Do not neglect to show hospitality to strangers, for
thereby some have entertained angels unawares." -
• Hebrews 13:2 (RSV)
Mary Alice Williams, news anchor for New Jersey Television (NJTV) and co-founder of CNN, was known to me professionally but unknown personally.
On the day former Senator Eugene McCarthy's life was remembered and celebrated in a memorial service at Washington's National Cathedral, Ms. Williams was one of two eulogists (the other was former President Bill Clinton).
She was Senator McCarthy's God-daughter, as she had grown up on a farm in Minnesota, and had known him from her childhood. Her eulogy was the most memorable I have ever heard. (As a eulogist President Clinton was good that day because he's always good; but Ms. Williams was better.)
While a Kennedy person (I had worked for Bobby), I had a close friendship with Senator McCarthy. I admired him greatly and flew across the country to be present at his memorial service.
I had never met Ms. Williams, but at a reception following the service, I introduced myself, told her I was president of The City Club of San Diego, a public forum, and asked if she would be willing, if her schedule permitted, to come to San Diego and speak? She graciously accepted my invitation.
A year or more had passed before she was able to come west from her home in New Jersey, but on a Friday afternoon she flew out of Newark to San Diego. I met her at the airport in the early evening, discovered she had had nothing to eat and was coming down with a cold, so I took her to a restaurant overlooking San Diego Bay.
Over dinner I asked, "Mary Alice, do you believe in angels?"
That is not a question I commonly ask, and certainly not of a new friend. But it is the question I asked, prompted by something within me, but Mary Alice answered:
"I do. Don't you?"
I said I did, that I was haunted by the New Testament's injunction to treat strangers with kindness, because some thereby have "entertained angels unawares."
Mary Alice then told me this story:
The day John F. Kennedy Jr.'s plane crashed off Martha's Vineyard, the entire fishing fleet in Cape Cod was scouring the sound in search of him. From her cottage on Cape Cod Bay, the water looked like glass. Not a ripple or wave. Mary Alice's three little girls asked if she would take them swimming off-shore in the family's Boston Whaler.
They motored in bright sunlight a couple of miles away from the beach, wanting solitude and quiet. But not long after the girls began swimming a huge fog bank blew in, as happens on Cape Cod, and Mary Alice asked her daughters to return to the whaler, they needed to head for shore.
However, the outboard engine on the whaler, wouldn't start, despite repeated attempts.
Mary Alice did her best to hide her mounting anxiety, but finally yelled out, "Ahoy! Ahoy!" Out of the enveloping grayness of fog and rising waves, she heard a voice answer back, "Ahoy."

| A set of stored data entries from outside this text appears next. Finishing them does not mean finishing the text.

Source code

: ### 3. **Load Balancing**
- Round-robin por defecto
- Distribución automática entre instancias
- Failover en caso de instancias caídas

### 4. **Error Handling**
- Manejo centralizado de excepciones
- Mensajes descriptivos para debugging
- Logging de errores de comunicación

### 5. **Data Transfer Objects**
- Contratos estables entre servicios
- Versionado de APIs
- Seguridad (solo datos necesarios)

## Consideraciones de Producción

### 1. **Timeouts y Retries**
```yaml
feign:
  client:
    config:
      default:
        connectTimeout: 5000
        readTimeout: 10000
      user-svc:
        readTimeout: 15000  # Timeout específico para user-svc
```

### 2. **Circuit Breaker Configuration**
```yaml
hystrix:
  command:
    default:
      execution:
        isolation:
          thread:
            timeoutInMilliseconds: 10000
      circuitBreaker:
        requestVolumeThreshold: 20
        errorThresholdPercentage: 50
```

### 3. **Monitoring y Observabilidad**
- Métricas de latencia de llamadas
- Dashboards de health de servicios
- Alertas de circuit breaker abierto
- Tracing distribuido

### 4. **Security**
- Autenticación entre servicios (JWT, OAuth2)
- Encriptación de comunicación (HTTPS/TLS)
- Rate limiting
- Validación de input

A moment or two passed, it seemed longer to a worried mom when a fishing boat pulled up alongside the Williams' whaler. There on its deck stood a tall fisherman, beard and all, looking as if he had been sent by central casting, "What's wrong, Missy?" he asked. Mary Alice told him their outboard engine wouldn't start. The fisherman said he would board the whaler to see what luck he might have.
His luck was no better, and he said to Mary Alice and her three girls, "I will tow you in."
By then the sea was angry and dark, with high swell lifting the whaler and fishing boat high and slamming them into the troughs. Riding the stormy sea in toward the Cape was scary, and when they finally reached the beach, the girls jumped in the water and waded ashore; while their mother told the fisherman, "Thank you, thank you, thank you. You saved our lives. How can I ever thank you?"
Before uncoupling his fishing boat from the whaler, the tall, gray-bearded fisherman, said, "Missy, you can thank me by promising that if you ever encounter someone in need, you will do everything you can to help them." Mary Alice said, "I make that promise."
The fisherman was about to pull away, when Mary Alice called out, "What is your name and where can we find you?"
The fisherman answered, "My name is Martin, and you can find me in the village, in the little bait shack next door to the chocolate shop." And with that, he disappeared into the fog bank.
Mary Alice and her girls went home to their cottage. The girls asked their mother for butcher paper and color sharpies; they wanted to make a poster thanking Martin, the fisherman. They finished their posters and Mary Alice drove them to the village.
They went next door to the chocolate shop, but there was no bait shack and no one, no one, had ever heard of Martin.
And that is why Mary Alice Williams believes in angels.